**Exercise directions**:
Exclude the images and repeat all remaining entries exactly.

**Records for this task**:
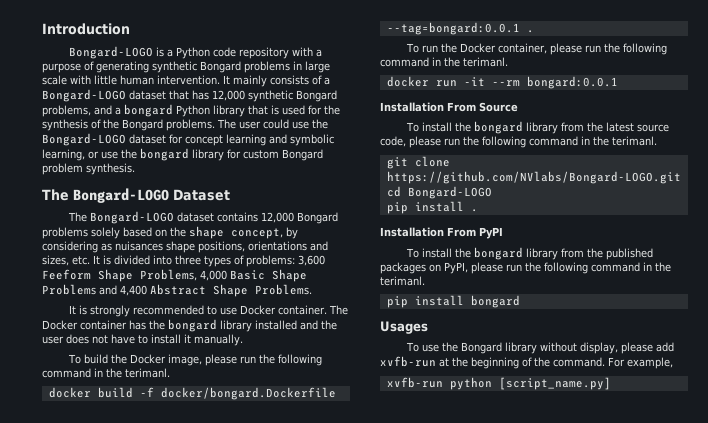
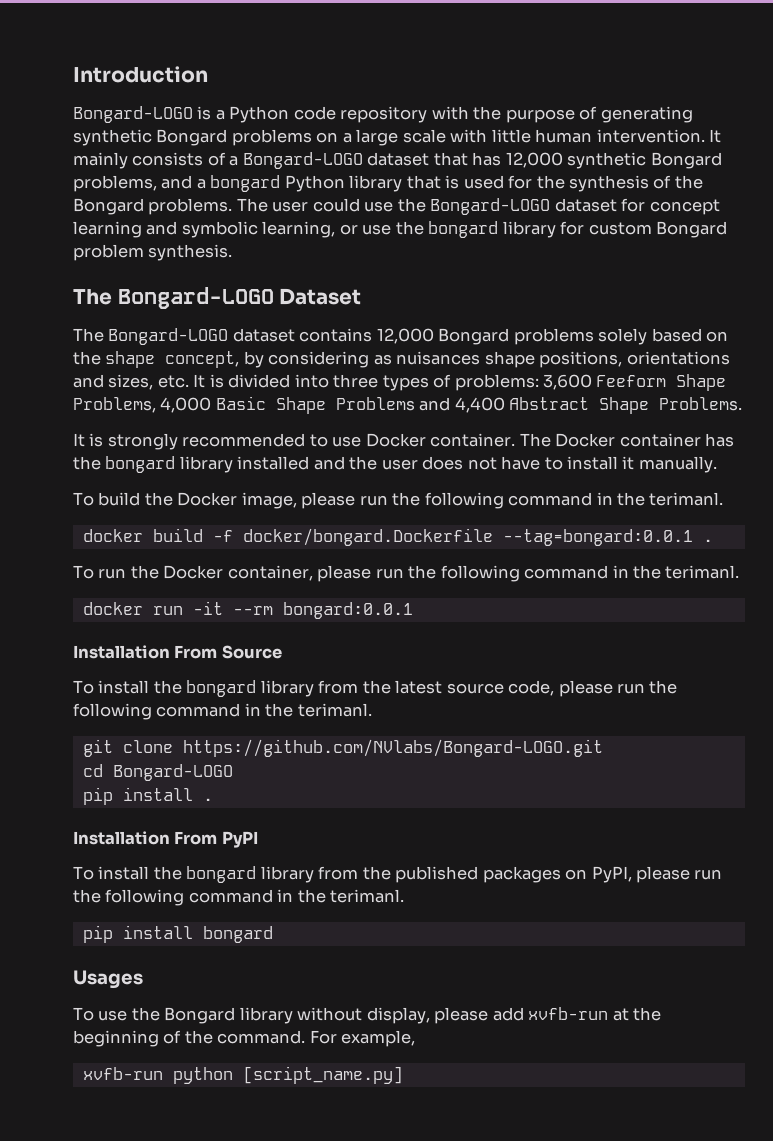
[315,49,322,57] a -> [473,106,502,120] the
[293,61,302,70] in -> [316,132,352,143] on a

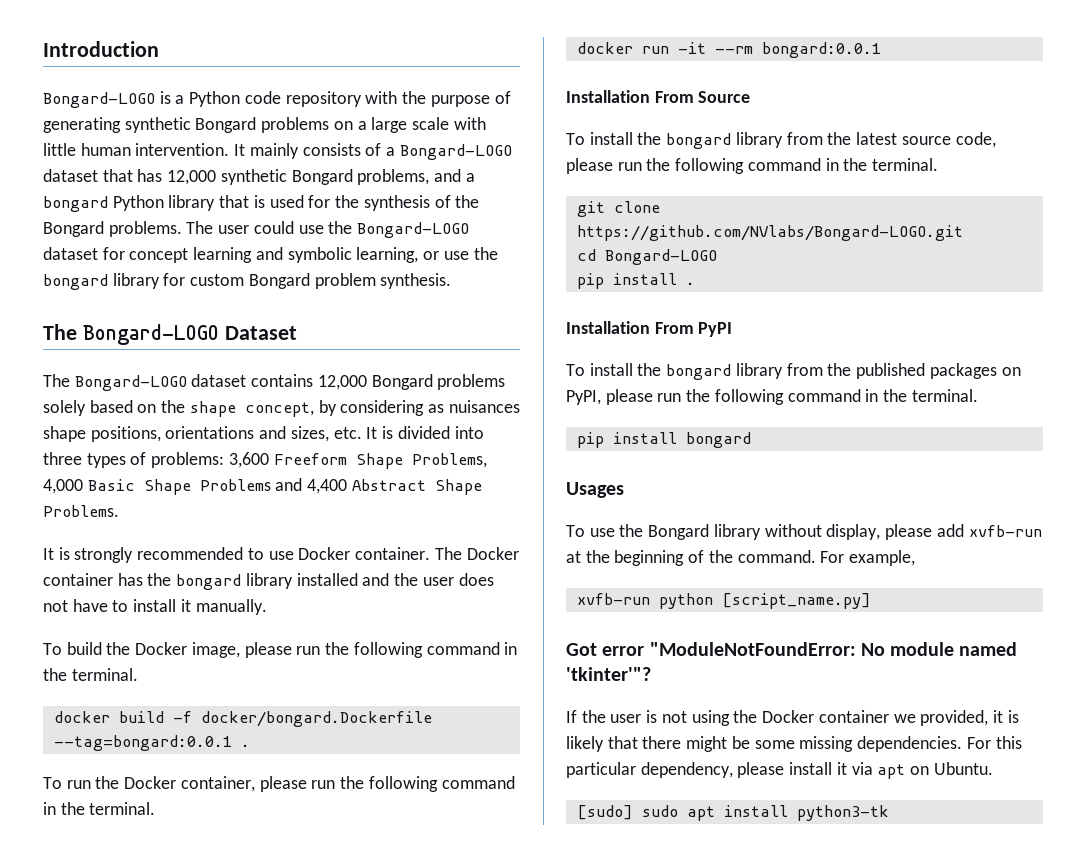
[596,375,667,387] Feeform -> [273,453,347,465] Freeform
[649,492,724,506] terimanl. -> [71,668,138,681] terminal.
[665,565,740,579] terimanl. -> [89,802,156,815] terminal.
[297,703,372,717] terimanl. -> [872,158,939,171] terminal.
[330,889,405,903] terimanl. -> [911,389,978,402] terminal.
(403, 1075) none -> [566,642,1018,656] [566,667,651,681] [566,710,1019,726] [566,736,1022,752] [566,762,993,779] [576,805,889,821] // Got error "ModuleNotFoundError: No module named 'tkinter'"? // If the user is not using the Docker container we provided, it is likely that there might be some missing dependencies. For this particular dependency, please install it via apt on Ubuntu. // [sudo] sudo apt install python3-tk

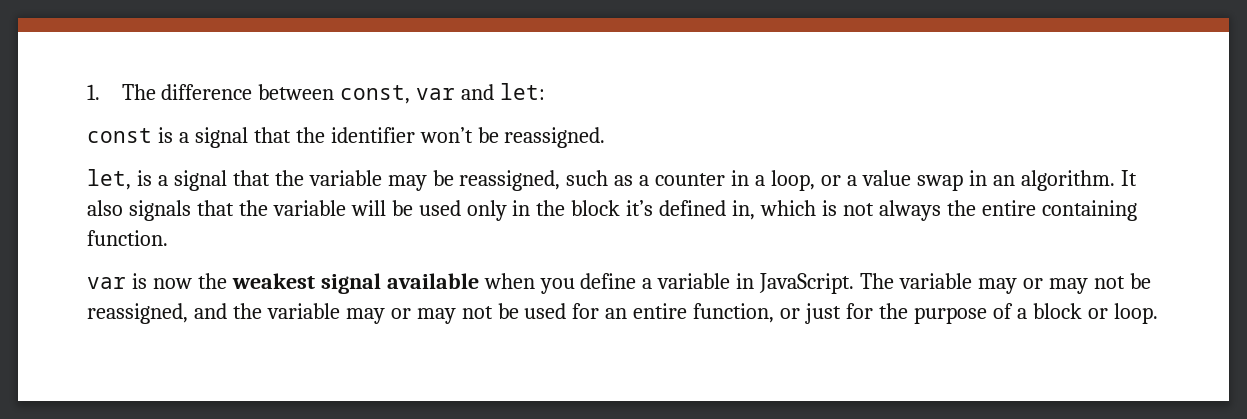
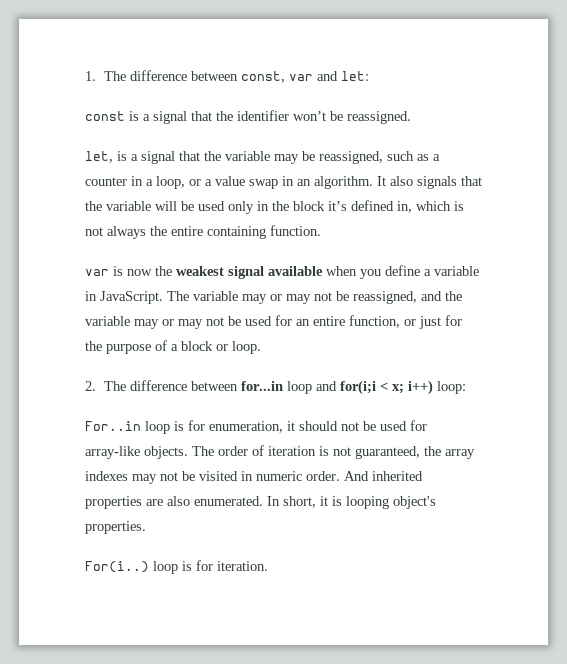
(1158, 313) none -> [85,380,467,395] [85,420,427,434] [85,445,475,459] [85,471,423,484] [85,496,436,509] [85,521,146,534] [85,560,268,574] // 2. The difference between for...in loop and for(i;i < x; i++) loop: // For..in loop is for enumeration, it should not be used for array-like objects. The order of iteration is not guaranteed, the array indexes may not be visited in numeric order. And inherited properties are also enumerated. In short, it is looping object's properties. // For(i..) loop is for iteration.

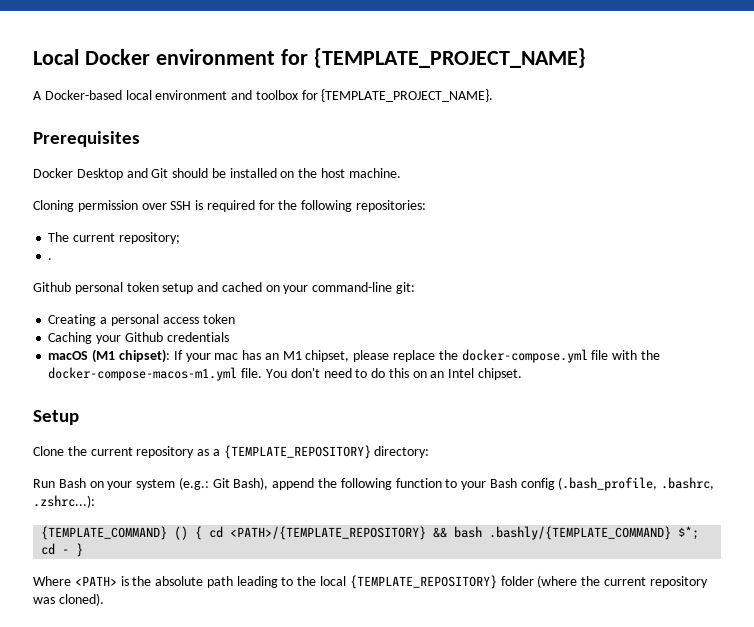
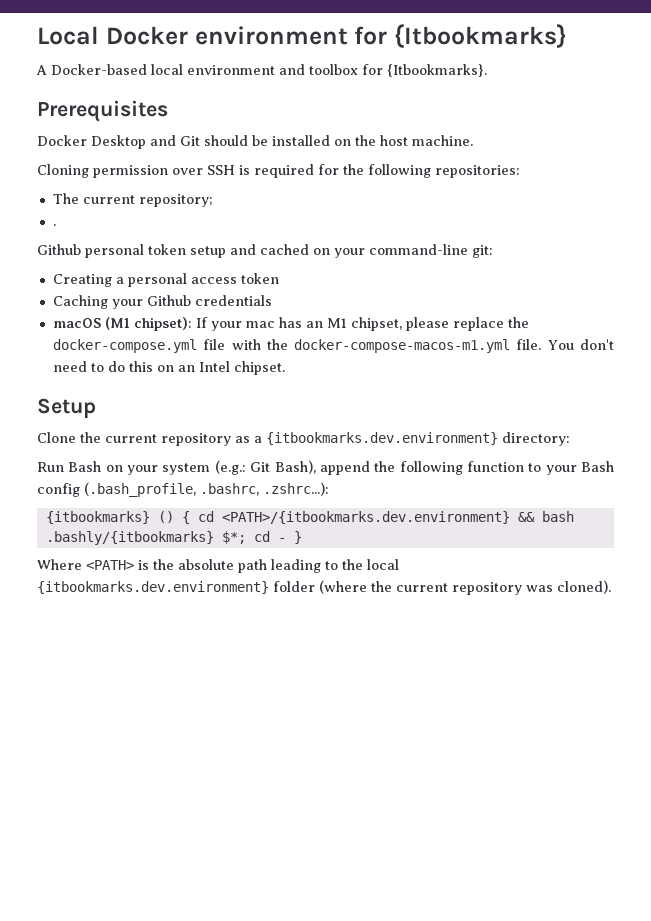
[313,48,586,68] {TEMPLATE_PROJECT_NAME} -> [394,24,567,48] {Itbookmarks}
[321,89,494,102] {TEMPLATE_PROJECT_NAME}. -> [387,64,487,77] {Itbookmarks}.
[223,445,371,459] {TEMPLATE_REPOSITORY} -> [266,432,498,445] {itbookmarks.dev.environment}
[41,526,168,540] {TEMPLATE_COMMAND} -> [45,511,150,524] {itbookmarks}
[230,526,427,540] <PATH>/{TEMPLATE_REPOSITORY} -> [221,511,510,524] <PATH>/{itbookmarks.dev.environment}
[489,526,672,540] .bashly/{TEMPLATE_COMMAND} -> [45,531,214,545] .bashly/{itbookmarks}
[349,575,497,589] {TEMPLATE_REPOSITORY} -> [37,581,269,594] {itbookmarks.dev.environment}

**Response area**:
[315,49,322,57] a -> [473,106,502,120] the
[293,61,302,70] in -> [316,132,352,143] on a

[596,375,667,387] Feeform -> [273,453,347,465] Freeform
[649,492,724,506] terimanl. -> [71,668,138,681] terminal.
[665,565,740,579] terimanl. -> [89,802,156,815] terminal.
[297,703,372,717] terimanl. -> [872,158,939,171] terminal.
[330,889,405,903] terimanl. -> [911,389,978,402] terminal.
(403, 1075) none -> [566,642,1018,656] [566,667,651,681] [566,710,1019,726] [566,736,1022,752] [566,762,993,779] [576,805,889,821] // Got error "ModuleNotFoundError: No module named 'tkinter'"? // If the user is not using the Docker container we provided, it is likely that there might be some missing dependencies. For this particular dependency, please install it via apt on Ubuntu. // [sudo] sudo apt install python3-tk

(1158, 313) none -> [85,380,467,395] [85,420,427,434] [85,445,475,459] [85,471,423,484] [85,496,436,509] [85,521,146,534] [85,560,268,574] // 2. The difference between for...in loop and for(i;i < x; i++) loop: // For..in loop is for enumeration, it should not be used for array-like objects. The order of iteration is not guaranteed, the array indexes may not be visited in numeric order. And inherited properties are also enumerated. In short, it is looping object's properties. // For(i..) loop is for iteration.

[313,48,586,68] {TEMPLATE_PROJECT_NAME} -> [394,24,567,48] {Itbookmarks}
[321,89,494,102] {TEMPLATE_PROJECT_NAME}. -> [387,64,487,77] {Itbookmarks}.
[223,445,371,459] {TEMPLATE_REPOSITORY} -> [266,432,498,445] {itbookmarks.dev.environment}
[41,526,168,540] {TEMPLATE_COMMAND} -> [45,511,150,524] {itbookmarks}
[230,526,427,540] <PATH>/{TEMPLATE_REPOSITORY} -> [221,511,510,524] <PATH>/{itbookmarks.dev.environment}
[489,526,672,540] .bashly/{TEMPLATE_COMMAND} -> [45,531,214,545] .bashly/{itbookmarks}
[349,575,497,589] {TEMPLATE_REPOSITORY} -> [37,581,269,594] {itbookmarks.dev.environment}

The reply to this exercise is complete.